The information content of all the matter that you throw into a black hole would end up being stored on the surface of the black hole. The bizarre thing about black hole physics is the information content is not proportional to the volume of the black hole, but rather just the surface area. This is called the holographic principle; it’s an analogy to a hologram in which you store an apparently 3D image on a 2D surface. But if you scatter light off the surface in a particular way, the pattern of the scattered light apparently reconstructs the three-dimensional image. This is similar to what’s believed to happen when objects fall into black holes, that somehow the three-dimensional information of the object that fell in gets transcribed and encoded on the two-dimensional surface of the black hole.
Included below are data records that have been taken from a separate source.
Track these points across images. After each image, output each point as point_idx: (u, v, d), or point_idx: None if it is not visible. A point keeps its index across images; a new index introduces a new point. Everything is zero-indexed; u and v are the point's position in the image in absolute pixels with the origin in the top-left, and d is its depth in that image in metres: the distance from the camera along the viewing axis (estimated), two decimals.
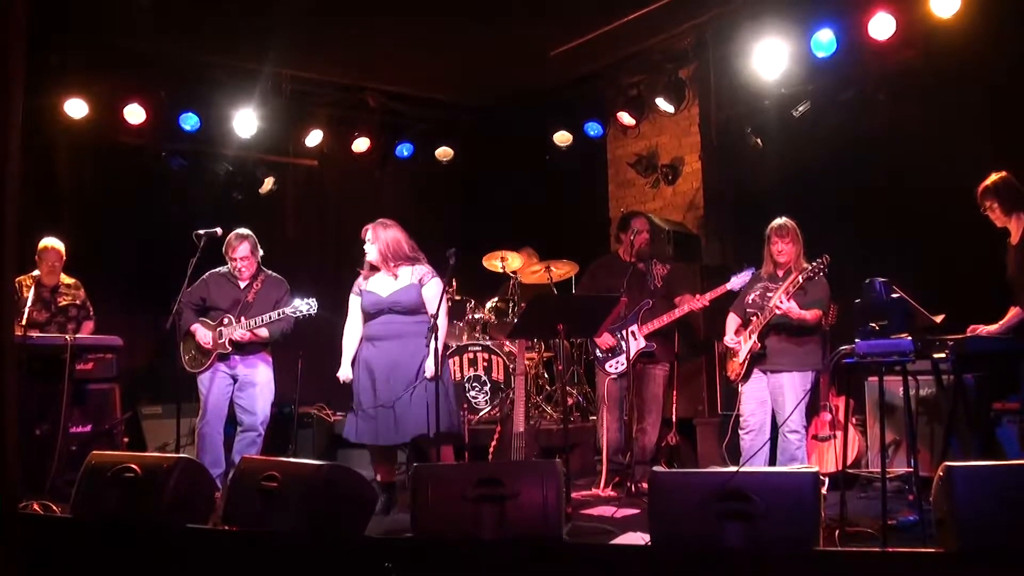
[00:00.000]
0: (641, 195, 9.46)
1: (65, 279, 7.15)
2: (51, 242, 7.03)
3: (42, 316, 6.93)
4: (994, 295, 5.32)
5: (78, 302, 7.17)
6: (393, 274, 5.95)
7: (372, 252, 5.96)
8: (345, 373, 6.05)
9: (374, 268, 6.01)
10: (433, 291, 5.88)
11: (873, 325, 4.69)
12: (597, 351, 6.73)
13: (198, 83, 8.62)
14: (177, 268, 6.19)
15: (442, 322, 5.78)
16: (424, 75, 9.41)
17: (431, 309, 5.83)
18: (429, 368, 5.74)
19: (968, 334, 5.20)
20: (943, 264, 6.40)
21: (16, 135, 3.25)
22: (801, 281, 5.58)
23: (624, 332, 6.55)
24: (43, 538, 4.55)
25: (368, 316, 5.99)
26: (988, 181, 5.29)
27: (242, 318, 6.29)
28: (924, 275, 5.97)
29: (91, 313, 7.24)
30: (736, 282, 6.24)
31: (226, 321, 6.32)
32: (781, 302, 5.59)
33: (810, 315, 5.66)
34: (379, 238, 5.94)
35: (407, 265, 5.96)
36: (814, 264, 5.55)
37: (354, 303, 6.07)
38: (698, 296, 6.44)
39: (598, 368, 6.79)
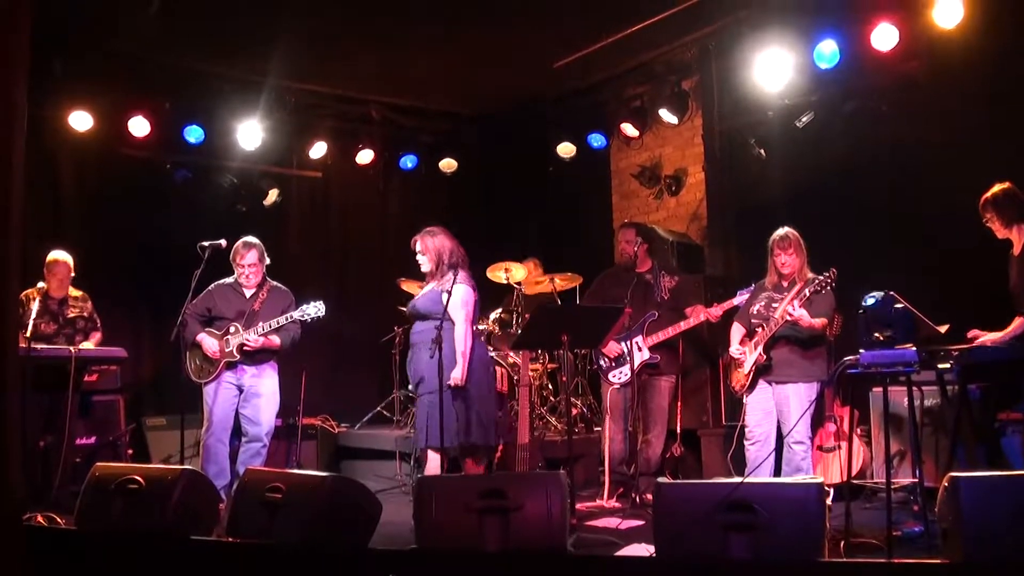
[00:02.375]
0: (644, 206, 9.47)
1: (73, 291, 7.17)
2: (60, 255, 7.05)
3: (50, 328, 6.95)
4: (997, 305, 5.31)
5: (86, 314, 7.19)
6: (432, 281, 6.00)
7: (424, 263, 6.02)
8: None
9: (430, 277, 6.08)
10: (457, 297, 5.81)
11: (877, 335, 4.68)
12: (601, 361, 6.73)
13: (202, 95, 8.65)
14: (181, 280, 6.19)
15: (461, 328, 5.79)
16: (428, 87, 9.44)
17: (454, 315, 5.79)
18: (455, 376, 5.72)
19: (971, 340, 5.18)
20: (946, 274, 6.38)
21: (20, 147, 3.26)
22: (808, 293, 5.57)
23: (628, 343, 6.55)
24: (47, 550, 4.55)
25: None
26: (988, 193, 5.29)
27: (249, 328, 6.30)
28: (927, 285, 5.96)
29: (98, 325, 7.25)
30: (742, 298, 6.24)
31: (232, 330, 6.33)
32: (793, 308, 5.57)
33: (819, 323, 5.66)
34: (428, 247, 5.98)
35: (450, 272, 5.94)
36: (822, 277, 5.52)
37: None
38: (713, 307, 6.45)
39: (602, 378, 6.79)
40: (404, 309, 7.34)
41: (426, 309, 5.91)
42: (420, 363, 5.85)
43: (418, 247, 6.02)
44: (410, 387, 6.15)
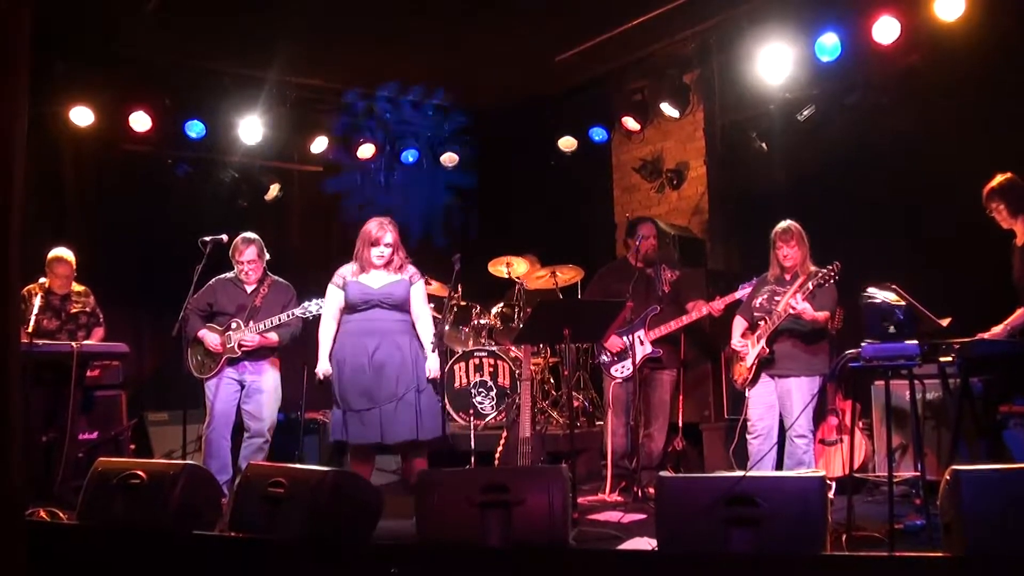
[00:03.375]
0: (646, 200, 9.46)
1: (75, 287, 7.18)
2: (61, 253, 7.04)
3: (53, 324, 6.96)
4: (1000, 298, 5.31)
5: (88, 309, 7.19)
6: (390, 271, 5.89)
7: (387, 253, 5.83)
8: (324, 368, 5.86)
9: (371, 266, 5.88)
10: (422, 291, 5.93)
11: (891, 327, 4.65)
12: (603, 355, 6.73)
13: (203, 90, 8.64)
14: (183, 275, 6.20)
15: (431, 320, 5.90)
16: (429, 81, 9.42)
17: (416, 308, 5.85)
18: (434, 369, 5.73)
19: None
20: (948, 267, 6.38)
21: (21, 142, 3.26)
22: (811, 287, 5.56)
23: (630, 337, 6.55)
24: (50, 545, 4.55)
25: (353, 309, 5.85)
26: (994, 183, 5.28)
27: (251, 322, 6.29)
28: (929, 278, 5.95)
29: (101, 320, 7.26)
30: (744, 292, 6.23)
31: (234, 325, 6.32)
32: (796, 302, 5.57)
33: (821, 316, 5.65)
34: (396, 238, 5.88)
35: (408, 263, 5.96)
36: (825, 271, 5.52)
37: (336, 295, 5.90)
38: (715, 300, 6.44)
39: (604, 373, 6.79)
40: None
41: (402, 299, 5.84)
42: (393, 353, 5.75)
43: (391, 238, 5.85)
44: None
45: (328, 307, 5.94)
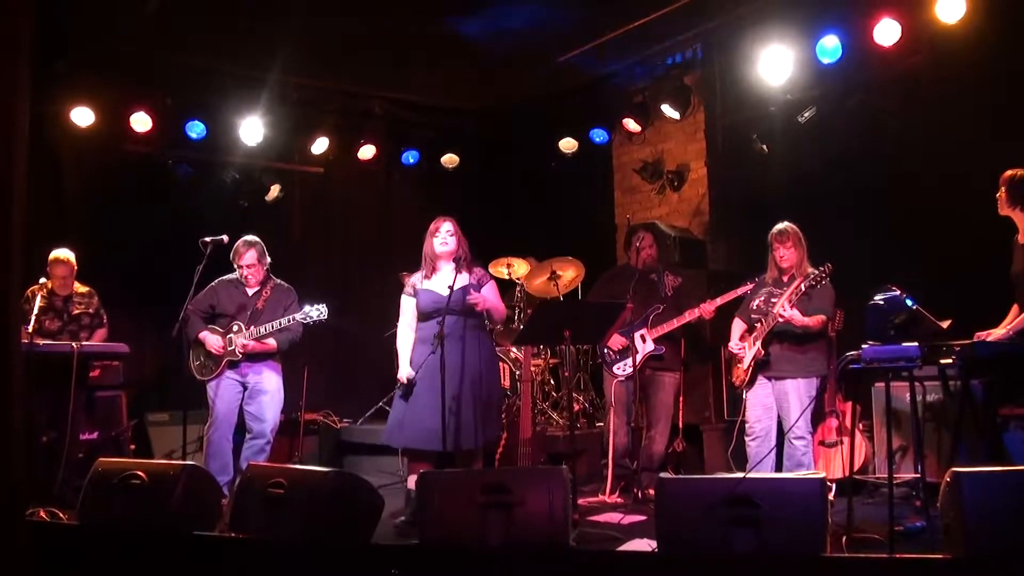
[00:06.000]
0: (647, 201, 9.45)
1: (79, 288, 7.18)
2: (62, 253, 7.03)
3: (55, 325, 6.96)
4: (1000, 300, 5.30)
5: (91, 310, 7.19)
6: (456, 271, 5.76)
7: (452, 244, 5.81)
8: (408, 372, 5.75)
9: (432, 267, 5.84)
10: (495, 292, 5.88)
11: (897, 320, 4.65)
12: (606, 352, 6.71)
13: (204, 91, 8.64)
14: (184, 276, 6.19)
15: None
16: (430, 82, 9.42)
17: (496, 309, 5.83)
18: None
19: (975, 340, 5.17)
20: (949, 269, 6.38)
21: (22, 143, 3.26)
22: (804, 289, 5.56)
23: (632, 336, 6.55)
24: (50, 545, 4.56)
25: (425, 316, 5.78)
26: (1014, 172, 5.16)
27: (251, 325, 6.29)
28: (929, 280, 5.96)
29: (104, 321, 7.25)
30: (747, 288, 6.22)
31: (235, 328, 6.32)
32: (784, 310, 5.58)
33: (813, 321, 5.64)
34: (457, 231, 5.84)
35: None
36: (817, 272, 5.52)
37: (409, 304, 5.89)
38: (707, 301, 6.43)
39: (606, 371, 6.78)
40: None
41: (468, 304, 5.73)
42: (470, 358, 5.72)
43: (450, 228, 5.85)
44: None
45: (404, 316, 5.93)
How does that affect the information storage limit of the universe?

Say you start with a situation where you don’t have any black holes at all but you have a bunch of memory sticks, and you say well, gee, I don’t have enough storage here in the memory sticks in my backpack, and I need more storage capacity. I’m going to go to buy a bunch more memory sticks, cram them all in my backpack and then I’ll have more storage capacity. Eventually what happens is if you’re super strong, like Hulk strong, you cram all those memory sticks in, and the density of all that matter inside your backpack gets so large that you form a black hole. You might say, well, that wasn’t very good, but no matter, I’ll go buy some more memory sticks. But then you see to your dismay that instead of being able to cram more information into this backpack-shaped black hole, the black hole grows, so the actual density of information storage you have in your backpack stays the same. That’s kind of what we mean when we say that it could be that space-time itself has some maximum information storage capacity. Once you reach the black hole limit, if you try to cram in more information, it just takes up more space.

How would this limit be reflected in the Holometer measurements?

There’s a prediction that if space runs out of digits, it gives you the same kind of error in the measurement of the two devices that are situated close to each other. Your measurements start being correlated at that point for no reason.

If you do find this limit, does that mean that 3D is a construct?

If it turns out to be true that the information is stored on two-dimensional surfaces like in a hologram, rather than in three-dimensional volume, I think that it would be a very interesting curiosity, and maybe it would lead us down to other paths of thought and study. I don’t think it really affects our everyday three-dimensional lives. One could ask if you find it disturbing that all the instructions for constructing a person or an animal or a plant could actually be encoded in one dimension using an alphabet based on four different letters.

What’s your timeline for figuring out whether there is a limit?

We have recently commissioned our detectors to be operating at full sensitivity, so we are beginning to collect data. We’re expecting to have reportable results on a one-year time scale. Any time you operate an instrument at greater sensitivity than you have ever done before, you’re going to find all sorts of problems, so at that point you enter in a long debugging phase to make sure that if you do see something that looks a little bit odd, that you really figure out what it is, so if we do see this unexpected limit on the precision of our measurements, that we can confidently draw some sound scientific conclusions from it.

How do you handle the pressure that you might not find anything?

One of my favorite professors from graduate school described basic research to us as it’s like going out for a midnight swim in the ocean. Maybe by chance you’re going to bump into something floating out in the water, but most likely it’s just going to be perfectly clear waters. But that doesn’t prevent you from wanting to go out for a midnight swim. A lot of the fun and the excitement is in the process itself. I personally think of each experiment I work on as a lottery ticket. The probability that I’m actually going to find anything in any particular experiment is pretty small. But on the other hand, it’s not vanishing. All of these experiments I work on have a very good theoretical motivation. So if we do find something, life is really good.